Atividade A: Transcreva fielmente o trecho do excerto sobre a Cartuxa de Évora que vai de "É um contributo" até "entrevista à Renascença.", inclusive.

Excerto do documento:
* * * *

É um contributo para expressar a ideia de mosteiro-tipo da ordem cartusiana. O livro “O Eremitério da Cartuxa de Évora. Arquitectura e Vida Monástica”, do arquiteto Luís Ferro, está prestes a ser publicado e vai desvendar novas especificidades do Mosteiro de Santa Maria Scala Coeli - ou Cartuxa de Évora -, datado de finais do século XVI e sinal da única presença, em Portugal, dos Monges Cartuxos.
"Pensei estabelecer uma ligação entre o universo do sagrado, pelo qual tenho um enorme interesse, apesar de não ser religioso, com uma conceção de habitar extrema, coadjuvada pelas ferramentas da arquitetura", explica o autor, em entrevista à Renascença.
A investigação de Luís Ferro teve como suporte uma análise cuidada não só dos elementos escritos, mas, especialmente, dos elementos desenhados originais relativos aos vários projetos do mosteiro, muitos deles nunca antes publicados, consultados ou sequer catalogados.
Luís Ferro formou-se em Arquitetura pela Universidade de Évora, em 2010. É autor de diversos projetos de arquitetura em Lisboa, Évora, Beja e Alvito. Em 2016, foi um dos galardoados na 4.ª edição do Prémio Arquitetos Agora. Atualmente, é aluno do programa de doutoramento em Arquitetura da Faculdade de Arquitetura do Porto e Bolseiro da Fundação para a Ciência e Tecnologia.
“O Eremitério da Cartuxa de Évora: Arquitetura e Vida Monástica” é o título do seu primeiro livro, prestes a ser publicado. Como surgiu este projeto?
Este projeto surge por ocasião da minha tese de mestrado integrado em arquitetura. O Mosteiro de Santa Maria Scala Coeli, vulgarmente chamado Mosteiro da Cartuxa, foi o objeto do meu estudo, pois queria tentar perceber como o silêncio e o isolamento se constituíam como uma espécie de materiais de construção espacial. É um mosteiro para pessoas que acreditam que esse silêncio e isolamento extremos são o melhor veículo para a comunicação com Deus. Pensei, justamente, estabelecer uma ligação entre o universo do sagrado, pelo qual tenho um enorme interesse, apesar de não ser religioso, com uma conceção de habitar extrema, coadjuvada pelas ferramentas da arquitetura. O livro apresenta essa tese, melhorada e complementada com o trabalho que tenho desenvolvido em torno da arquitetura cartusiana.
Quando se refere a uma “arquitetura cartusiana”, que especificidades, que características próprias lhe podemos atribuir?

* * * *

Dados da tarefa:
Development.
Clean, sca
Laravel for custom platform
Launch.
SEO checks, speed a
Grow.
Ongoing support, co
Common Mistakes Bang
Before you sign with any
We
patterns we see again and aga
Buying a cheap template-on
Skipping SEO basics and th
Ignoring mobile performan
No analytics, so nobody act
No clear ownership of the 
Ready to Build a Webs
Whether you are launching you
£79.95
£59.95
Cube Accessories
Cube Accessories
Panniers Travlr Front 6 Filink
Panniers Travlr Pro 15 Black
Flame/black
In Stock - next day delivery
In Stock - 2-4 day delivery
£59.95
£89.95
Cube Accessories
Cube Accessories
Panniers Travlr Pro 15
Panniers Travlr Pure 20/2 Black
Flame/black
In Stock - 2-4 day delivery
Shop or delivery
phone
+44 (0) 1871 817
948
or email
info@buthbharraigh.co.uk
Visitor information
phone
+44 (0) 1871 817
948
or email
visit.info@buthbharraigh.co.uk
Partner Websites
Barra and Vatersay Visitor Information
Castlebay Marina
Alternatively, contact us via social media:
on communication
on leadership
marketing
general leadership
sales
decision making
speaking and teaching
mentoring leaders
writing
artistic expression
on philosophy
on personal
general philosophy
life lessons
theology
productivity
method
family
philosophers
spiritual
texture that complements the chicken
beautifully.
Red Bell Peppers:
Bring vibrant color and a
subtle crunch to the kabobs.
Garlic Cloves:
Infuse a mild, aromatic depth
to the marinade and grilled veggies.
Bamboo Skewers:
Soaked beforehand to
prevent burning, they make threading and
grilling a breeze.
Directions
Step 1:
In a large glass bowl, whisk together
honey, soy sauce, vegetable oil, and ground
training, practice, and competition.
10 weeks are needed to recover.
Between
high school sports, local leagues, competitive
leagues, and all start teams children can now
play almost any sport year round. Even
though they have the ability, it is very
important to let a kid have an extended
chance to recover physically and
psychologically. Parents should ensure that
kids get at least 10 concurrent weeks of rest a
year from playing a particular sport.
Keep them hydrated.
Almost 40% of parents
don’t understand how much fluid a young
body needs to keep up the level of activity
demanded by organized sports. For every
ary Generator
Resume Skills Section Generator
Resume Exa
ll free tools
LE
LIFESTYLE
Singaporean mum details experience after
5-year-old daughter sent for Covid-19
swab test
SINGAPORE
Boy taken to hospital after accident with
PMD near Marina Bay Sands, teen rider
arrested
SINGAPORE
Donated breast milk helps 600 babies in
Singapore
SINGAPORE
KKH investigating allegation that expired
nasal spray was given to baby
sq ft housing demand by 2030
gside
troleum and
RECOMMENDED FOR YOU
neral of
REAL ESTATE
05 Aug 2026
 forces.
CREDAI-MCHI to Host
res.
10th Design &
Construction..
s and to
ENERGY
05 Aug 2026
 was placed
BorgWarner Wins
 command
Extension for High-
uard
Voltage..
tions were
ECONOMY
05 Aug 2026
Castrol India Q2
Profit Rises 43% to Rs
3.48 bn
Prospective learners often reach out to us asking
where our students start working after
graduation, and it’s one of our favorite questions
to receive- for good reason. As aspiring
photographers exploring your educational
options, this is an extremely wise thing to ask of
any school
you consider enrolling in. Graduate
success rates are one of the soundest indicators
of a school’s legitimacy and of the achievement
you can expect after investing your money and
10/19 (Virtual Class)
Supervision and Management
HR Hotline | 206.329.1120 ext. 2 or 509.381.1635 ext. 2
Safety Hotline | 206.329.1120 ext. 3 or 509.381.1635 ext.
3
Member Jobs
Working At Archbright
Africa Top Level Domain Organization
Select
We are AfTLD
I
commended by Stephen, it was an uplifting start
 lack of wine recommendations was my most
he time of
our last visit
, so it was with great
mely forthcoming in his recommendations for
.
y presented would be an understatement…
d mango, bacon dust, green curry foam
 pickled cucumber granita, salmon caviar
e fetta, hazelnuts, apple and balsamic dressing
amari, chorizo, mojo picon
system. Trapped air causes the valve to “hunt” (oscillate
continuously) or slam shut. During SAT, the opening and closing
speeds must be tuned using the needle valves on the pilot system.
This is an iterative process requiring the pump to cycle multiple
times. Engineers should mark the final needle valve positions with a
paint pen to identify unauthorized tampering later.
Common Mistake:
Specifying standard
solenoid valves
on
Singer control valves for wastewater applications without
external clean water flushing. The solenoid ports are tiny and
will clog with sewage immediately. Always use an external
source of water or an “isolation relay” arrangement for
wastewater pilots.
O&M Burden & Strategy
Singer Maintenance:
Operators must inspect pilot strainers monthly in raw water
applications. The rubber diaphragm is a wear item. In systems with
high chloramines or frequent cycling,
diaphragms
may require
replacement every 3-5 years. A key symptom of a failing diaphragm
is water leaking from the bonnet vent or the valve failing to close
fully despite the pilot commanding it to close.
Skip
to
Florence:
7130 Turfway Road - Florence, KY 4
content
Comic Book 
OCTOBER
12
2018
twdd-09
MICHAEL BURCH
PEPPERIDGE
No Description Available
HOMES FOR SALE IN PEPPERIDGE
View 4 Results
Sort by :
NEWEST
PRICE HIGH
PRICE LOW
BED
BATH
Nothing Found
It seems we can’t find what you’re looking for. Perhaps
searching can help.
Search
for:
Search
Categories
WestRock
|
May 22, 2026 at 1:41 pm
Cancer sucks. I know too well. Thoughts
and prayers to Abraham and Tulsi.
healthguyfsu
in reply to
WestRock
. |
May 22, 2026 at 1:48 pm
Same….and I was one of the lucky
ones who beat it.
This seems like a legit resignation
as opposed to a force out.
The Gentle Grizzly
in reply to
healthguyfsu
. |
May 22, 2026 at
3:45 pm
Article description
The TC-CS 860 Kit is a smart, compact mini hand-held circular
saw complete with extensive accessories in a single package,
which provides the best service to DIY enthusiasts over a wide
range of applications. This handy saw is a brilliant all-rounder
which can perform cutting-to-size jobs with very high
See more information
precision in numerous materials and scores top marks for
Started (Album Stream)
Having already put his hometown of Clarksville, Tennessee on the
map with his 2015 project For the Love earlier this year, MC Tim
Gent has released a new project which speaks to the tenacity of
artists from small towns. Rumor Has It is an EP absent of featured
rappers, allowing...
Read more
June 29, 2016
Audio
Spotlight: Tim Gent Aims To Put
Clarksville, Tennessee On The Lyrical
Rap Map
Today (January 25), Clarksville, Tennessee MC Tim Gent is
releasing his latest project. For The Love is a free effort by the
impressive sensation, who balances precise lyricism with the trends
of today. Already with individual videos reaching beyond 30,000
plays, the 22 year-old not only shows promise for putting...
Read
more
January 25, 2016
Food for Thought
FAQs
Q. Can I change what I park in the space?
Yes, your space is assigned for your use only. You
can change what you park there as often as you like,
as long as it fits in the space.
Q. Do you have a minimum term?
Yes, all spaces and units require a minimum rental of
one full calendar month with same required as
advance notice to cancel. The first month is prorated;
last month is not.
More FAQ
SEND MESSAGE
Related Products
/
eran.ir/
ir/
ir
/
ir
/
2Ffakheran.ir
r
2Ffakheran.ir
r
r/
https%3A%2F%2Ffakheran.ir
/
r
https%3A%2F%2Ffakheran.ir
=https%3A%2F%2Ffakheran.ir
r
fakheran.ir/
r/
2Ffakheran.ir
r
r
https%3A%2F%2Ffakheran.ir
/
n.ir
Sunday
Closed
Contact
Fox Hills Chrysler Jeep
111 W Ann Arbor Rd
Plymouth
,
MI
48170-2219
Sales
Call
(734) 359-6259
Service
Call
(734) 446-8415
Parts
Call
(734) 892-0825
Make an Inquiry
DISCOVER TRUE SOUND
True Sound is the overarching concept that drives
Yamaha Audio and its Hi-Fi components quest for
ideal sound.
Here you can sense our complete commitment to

* * * *

Atividade B: Indique quantas das linhas acima contêm a palavra "project". Responda apenas com o número.

Resposta A:
É um contributo para expressar a ideia de mosteiro-tipo da ordem cartusiana. O livro “O Eremitério da Cartuxa de Évora. Arquitectura e Vida Monástica”, do arquiteto Luís Ferro, está prestes a ser publicado e vai desvendar novas especificidades do Mosteiro de Santa Maria Scala Coeli - ou Cartuxa de Évora -, datado de finais do século XVI e sinal da única presença, em Portugal, dos Monges Cartuxos.
"Pensei estabelecer uma ligação entre o universo do sagrado, pelo qual tenho um enorme interesse, apesar de não ser religioso, com uma conceção de habitar extrema, coadjuvada pelas ferramentas da arquitetura", explica o autor, em entrevista à Renascença.

Resposta B: 3